Saved entries
◇ ◇ ◇ ◇ ◇

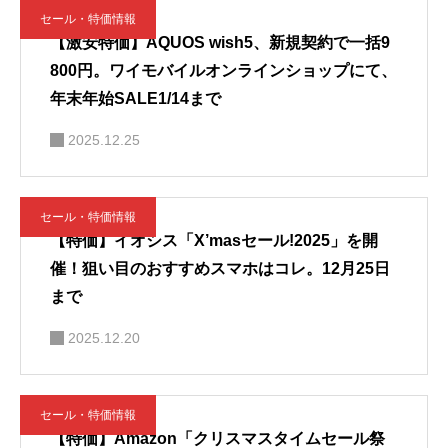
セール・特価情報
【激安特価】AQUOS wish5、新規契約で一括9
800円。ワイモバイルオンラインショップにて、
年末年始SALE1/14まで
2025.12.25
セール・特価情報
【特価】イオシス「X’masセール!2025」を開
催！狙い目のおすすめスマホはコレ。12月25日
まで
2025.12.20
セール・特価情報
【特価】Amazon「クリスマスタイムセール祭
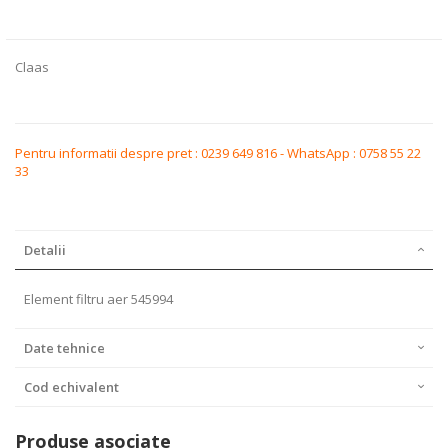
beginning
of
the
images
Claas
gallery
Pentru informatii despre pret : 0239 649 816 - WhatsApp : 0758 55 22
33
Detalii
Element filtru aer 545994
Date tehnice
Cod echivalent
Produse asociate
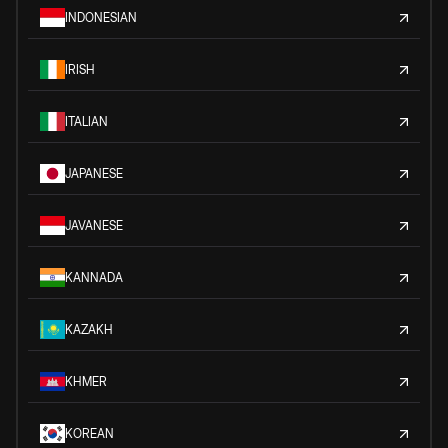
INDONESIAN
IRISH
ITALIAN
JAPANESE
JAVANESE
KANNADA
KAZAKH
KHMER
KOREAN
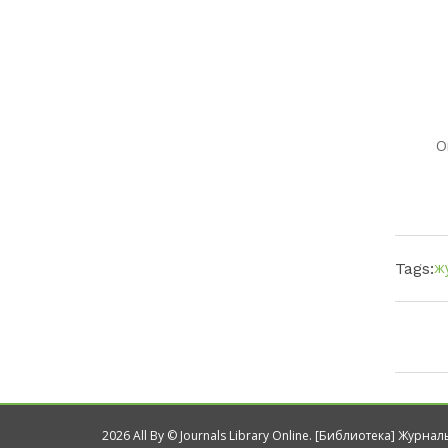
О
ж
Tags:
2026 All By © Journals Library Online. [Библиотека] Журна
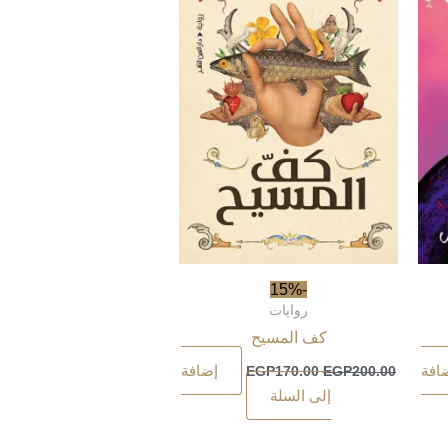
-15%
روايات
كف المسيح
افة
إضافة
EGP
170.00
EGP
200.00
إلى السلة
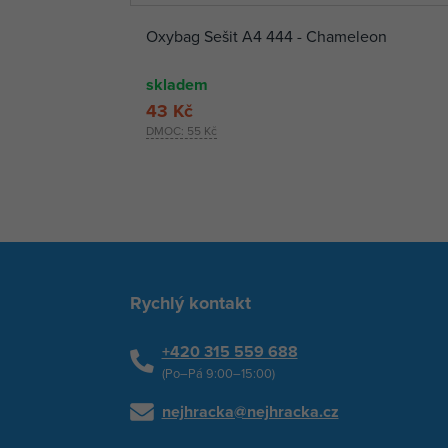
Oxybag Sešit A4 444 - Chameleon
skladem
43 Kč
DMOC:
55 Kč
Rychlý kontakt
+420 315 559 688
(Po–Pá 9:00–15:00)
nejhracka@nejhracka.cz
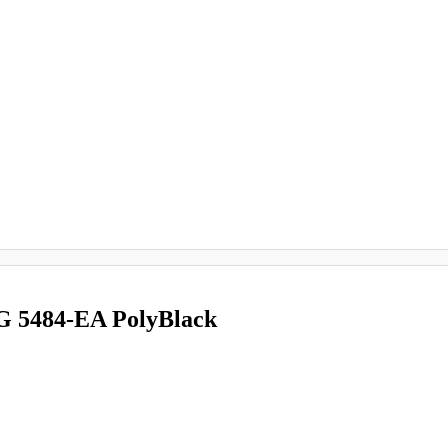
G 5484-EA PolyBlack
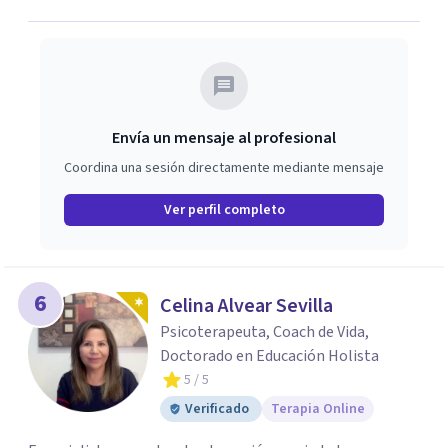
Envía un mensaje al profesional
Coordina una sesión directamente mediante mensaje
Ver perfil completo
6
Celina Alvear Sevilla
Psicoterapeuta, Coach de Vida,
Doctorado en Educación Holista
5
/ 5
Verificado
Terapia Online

◇ ◇ ◇ ◇ ◇

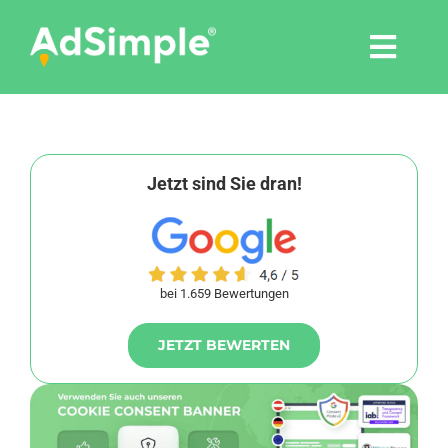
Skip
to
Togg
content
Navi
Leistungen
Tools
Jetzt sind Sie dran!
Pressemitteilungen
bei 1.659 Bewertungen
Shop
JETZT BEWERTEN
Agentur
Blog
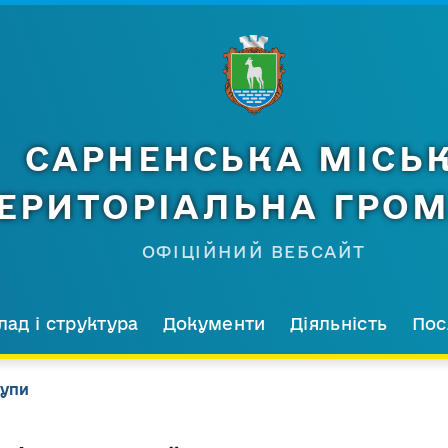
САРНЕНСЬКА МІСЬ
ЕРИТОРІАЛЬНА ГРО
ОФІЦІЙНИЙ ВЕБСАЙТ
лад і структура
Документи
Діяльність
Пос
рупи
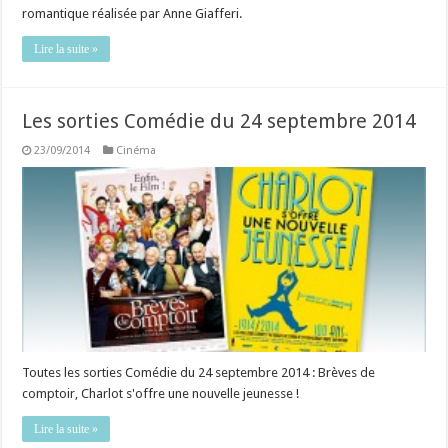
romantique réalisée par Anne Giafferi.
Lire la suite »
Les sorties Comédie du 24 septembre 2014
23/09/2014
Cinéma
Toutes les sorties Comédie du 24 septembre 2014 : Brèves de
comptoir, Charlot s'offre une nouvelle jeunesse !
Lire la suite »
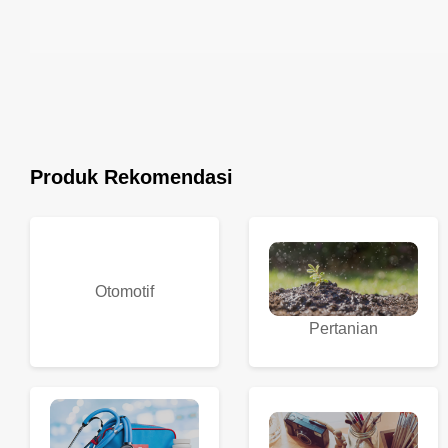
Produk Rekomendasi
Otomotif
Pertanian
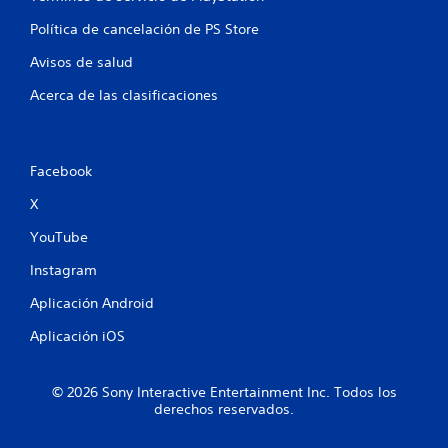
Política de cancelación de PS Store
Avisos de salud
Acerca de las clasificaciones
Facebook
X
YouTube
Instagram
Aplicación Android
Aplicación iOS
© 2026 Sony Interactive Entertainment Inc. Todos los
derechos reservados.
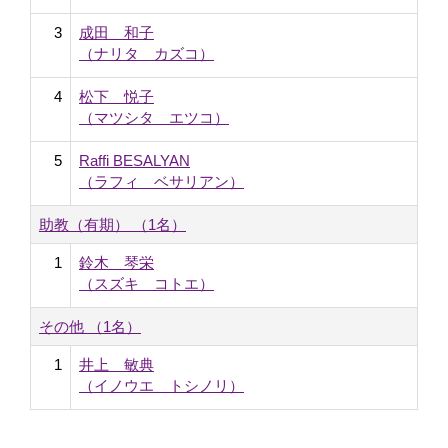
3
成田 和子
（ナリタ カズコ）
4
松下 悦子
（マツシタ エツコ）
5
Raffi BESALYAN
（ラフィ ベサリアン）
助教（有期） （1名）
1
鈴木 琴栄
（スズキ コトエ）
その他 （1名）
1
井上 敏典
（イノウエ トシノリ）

◇ ◇ ◇ ◇ ◇

**Goal of the exercise:** Show every line in the items above that contains the word "septembre", copying each one in full.

**Solution for this task:**
Les sorties Comédie du 24 septembre 2014
Toutes les sorties Comédie du 24 septembre 2014 : Brèves de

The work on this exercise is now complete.